Throughout the show, Marty Willson-Piper both teased and wooed the adoring crowd with short bursts of soulful, solo guitar riffs, leaving them wide-eyed and hungry for more. Deciding against eschewing perhaps their most eminent effort to a crowd whose knowledge of their material spanned far beyond just the most recognizable, the band contentedly performed "Under the Milky Way," even incorporating the tried and true harmonica solo from Peter Koppes. The audience sang along with numinous zeal, as gossamer, white stars emblazoned themselves onto the curtain backdrop - precisely where Tim Powles worked his rhythmic magic on the drums.

In a startling move, the first of two encores had The Church covering the quintessential hit "Disarm" from The Smashing Pumpkins, who, in 2008, famously performed a cover of "Reptile" during a concert in Sydney.

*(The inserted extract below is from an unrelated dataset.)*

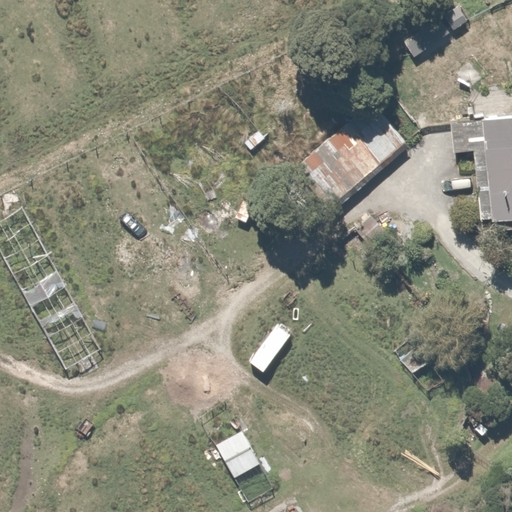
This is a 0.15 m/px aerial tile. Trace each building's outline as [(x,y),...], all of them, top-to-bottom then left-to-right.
[(453,4),(398,45),(409,60),(464,20),(453,4)] [(286,159),(324,205),(402,141),(364,95),(286,159)] [(469,149),(475,220),(511,216),(511,111),(445,117),(447,150),(469,149)] [(193,185),(203,203),(225,191),(215,173),(193,185)] [(21,198),(0,209),(0,257),(58,368),(99,346),(21,198)] [(271,318),(244,357),(261,369),(289,331),(271,318)] [(402,340),(405,344),(390,356),(405,375),(448,342),(432,323),(419,333),(416,329),(402,340)] [(241,425),(209,441),(228,479),(260,463),(241,425)]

As the concert drew to a close, Kilbey quietly confessed, "We haven't had a song on commercial radio in twenty years." For a moment, the room was silenced by a piece of information too daunting for an über-fan to contemplate. Willson-Piper finished adjusting his microphone, tilted it toward his mouth, and slyly responded: "Must mean we're doing something right!" With this, the audience exploded into applause, still safe in the knowledge that, without even trying, The Church had somehow laid the groundwork for the next thirty years.